| Reading passage |
While everyone else is preparing their “Five Homemade Gifts You Can Give Mom” blogs as we approach this Mother’s Day, I came across something that totally put a wrench in that thought process for me. World Naked Gardening Day. This is a thing. It really is a thing. I know I have said it twice, and it maybe isn’t a surprise to some that it does exist, but this is the first I have heard of it and it struck me as odd, or maybe…eww. It is held yearly on the first Saturday of May. Apparently there is a whole world of naked events that I have never heard of before reading about this. Naked hiking, naked camping, naked kayaking, and World Naked Bike Ride are all events a multitude of people feel the need to take part. Needless to say, I won’t be participating.
I came across this event in the trending section of my Facebook feed a few days ago and just haven’t been able to fully comprehend why there is a need to make this a world-wide event. I guess for nudist it is really a banner day. I’m sure any naked opportunity if a nudist doesn’t live in an actual nudist colony is a winner on their calendar. You can go to their website and learn more. Spoiler alert before you click. There are pictures with very naked people in gardens. No clever flower cover-up in the photos. No perfectly placed pots or people standing behind a bush of an appropriate height hiding their, uh, bush. Sorry, couldn’t help myself.
“An elderly lady in a Manhattan apartment can plant new annuals in her window box. Families can rake leaves in their back yard. Freehikers can pull invasive weeds along their favorite stretch of trail. More daring groups can make rapid clothes-free sorties into public parks to do community-friendly stealth cleanups.” – World Naked Gardening Day
Thanks, no thanks. I do think the idea of being part of a “daring group” could get me arrested and possibly put me on my local sex offender registry, so public parks, that would be a no. My own backyard may also not be exactly private as it butts up against a fairly busy road. Yeah…no. Not to mention I don’t wish to give any bugs the opportunity to invade any crevices on my body, if you know what I mean. I know clothes aren’t foolproof in that regard, but they offer far more of a barrier than running around baring all in a place that a wealth of creepy crawly things find to be pretty much home sweet home. Also, the bug population counts in gardens tend to equal that of Mexico City when scaled on a similar ratio of human to bug. Again, no.

| Tasks for this exercise |
(1) Copy the passage from the blog post verbatim, starting at the words "I came across this" and ending after "couldn’t help myself.".
(2) According to the blog post, on what day is World Naked Gardening Day held each year?
(3) List the naked events that the blog post names in the sentence beginning "Naked hiking".

| The data |
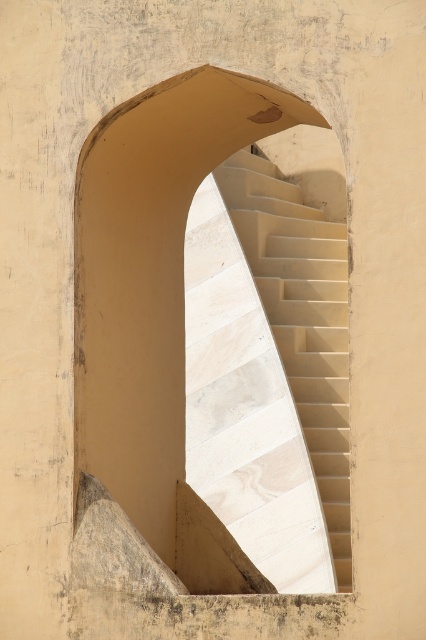
Consider the image. Between beige stone archway at center and beige marble stairs at center, which one appears on the right side from the viewer's perspective?

Positioned to the right is beige marble stairs at center.

Is beige stone archway at center to the right of beige marble stairs at center from the viewer's perspective?

In fact, beige stone archway at center is to the left of beige marble stairs at center.

At what (x,y) coordinates should I click in order to perform the action: click on beige stone archway at center. Please return your answer as a coordinate pair (x, y). Looking at the image, I should click on (213, 340).

Locate an element on the screen. The width and height of the screenshot is (426, 640). beige stone archway at center is located at coordinates (213, 340).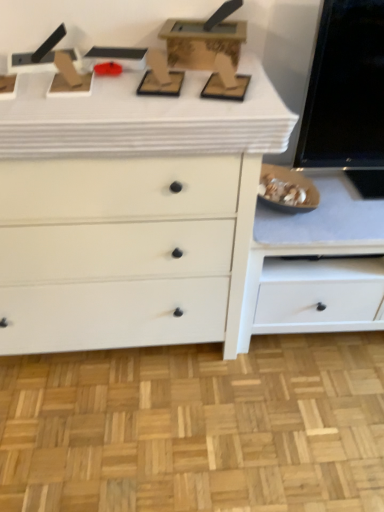
Question: Can you confirm if white matte cabinet at lower right is smaller than white matte chest of drawers at center?

Choices:
 (A) yes
 (B) no

Answer: (A)

Question: Is white matte cabinet at lower right further to camera compared to white matte chest of drawers at center?

Choices:
 (A) yes
 (B) no

Answer: (A)

Question: From the image's perspective, does white matte cabinet at lower right appear lower than white matte chest of drawers at center?

Choices:
 (A) yes
 (B) no

Answer: (A)

Question: From a real-world perspective, does white matte cabinet at lower right stand above white matte chest of drawers at center?

Choices:
 (A) yes
 (B) no

Answer: (B)

Question: Can you confirm if white matte cabinet at lower right is wider than white matte chest of drawers at center?

Choices:
 (A) yes
 (B) no

Answer: (B)

Question: Is white matte cabinet at lower right to the right of white matte chest of drawers at center from the viewer's perspective?

Choices:
 (A) no
 (B) yes

Answer: (B)

Question: Does white matte chest of drawers at center appear on the left side of white matte cabinet at lower right?

Choices:
 (A) yes
 (B) no

Answer: (A)

Question: Can you confirm if white matte chest of drawers at center is shorter than white matte cabinet at lower right?

Choices:
 (A) yes
 (B) no

Answer: (B)

Question: Is white matte chest of drawers at center oriented towards white matte cabinet at lower right?

Choices:
 (A) yes
 (B) no

Answer: (B)

Question: Is white matte chest of drawers at center closer to camera compared to white matte cabinet at lower right?

Choices:
 (A) yes
 (B) no

Answer: (A)

Question: Is white matte chest of drawers at center positioned behind white matte cabinet at lower right?

Choices:
 (A) no
 (B) yes

Answer: (A)

Question: Is white matte chest of drawers at center far away from white matte cabinet at lower right?

Choices:
 (A) no
 (B) yes

Answer: (A)

Question: Does white matte counter top at upper center have a larger size compared to white matte cabinet at lower right?

Choices:
 (A) yes
 (B) no

Answer: (B)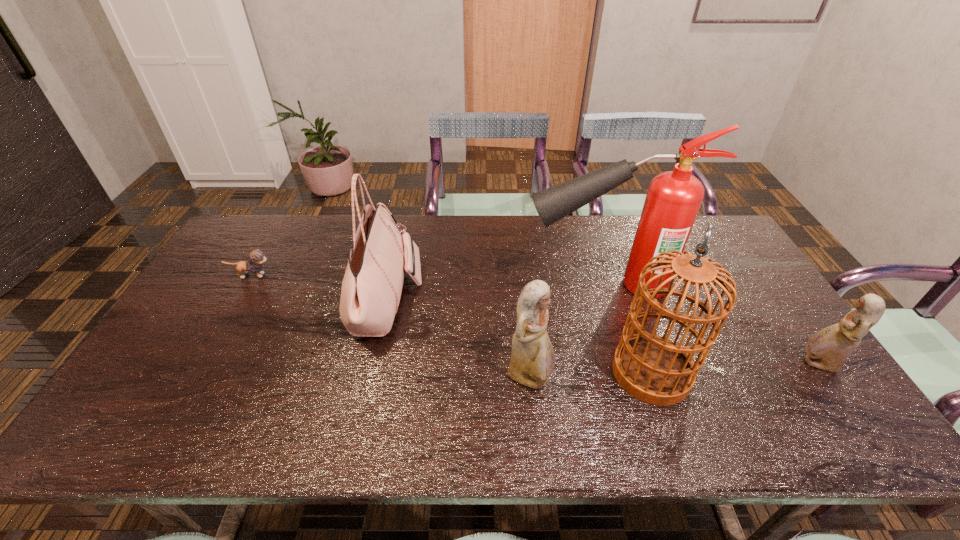
Locate an element on the screen. The image size is (960, 540). vacant space in between the handbag and the second shortest object is located at coordinates (602, 332).

I want to click on free space between the birdcage and the leftmost object, so click(x=451, y=324).

Find the location of a particular element. This screenshot has width=960, height=540. vacant area that lies between the fourth tallest object and the fire extinguisher is located at coordinates (567, 332).

Find the location of `unoccupied position between the fire extinguisher and the kitten`. unoccupied position between the fire extinguisher and the kitten is located at coordinates (427, 280).

Find the location of a particular element. object that can be found as the second closest to the birdcage is located at coordinates (673, 199).

Find the location of a particular element. object that stands as the third closest to the second shortest object is located at coordinates (532, 362).

You are a GUI agent. You are given a task and a screenshot of the screen. Output one action in this format:
    pyautogui.click(x=<x>, y=<y>)
    Task: Click on the free spot that satisfies the following two spatial constraints: 1. on the side of the fifth object from right to left with the attached pouch; 2. on the back side of the birdcage
    
    Given the screenshot: What is the action you would take?
    pyautogui.click(x=372, y=372)

At what (x,y) coordinates should I click in order to perform the action: click on free space that satisfies the following two spatial constraints: 1. at the nozzle of the fire extinguisher; 2. on the left side of the birdcage. Please return your answer as a coordinate pair (x, y). Image resolution: width=960 pixels, height=540 pixels. Looking at the image, I should click on (630, 372).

| Results of the tasks |
(1)
I came across this event in the trending section of my Facebook feed a few days ago and just haven’t been able to fully comprehend why there is a need to make this a world-wide event. I guess for nudist it is really a banner day. I’m sure any naked opportunity if a nudist doesn’t live in an actual nudist colony is a winner on their calendar. You can go to their website and learn more. Spoiler alert before you click. There are pictures with very naked people in gardens. No clever flower cover-up in the photos. No perfectly placed pots or people standing behind a bush of an appropriate height hiding their, uh, bush. Sorry, couldn’t help myself.

(2) The first Saturday of May.

(3) Naked hiking, naked camping, naked kayaking, World Naked Bike Ride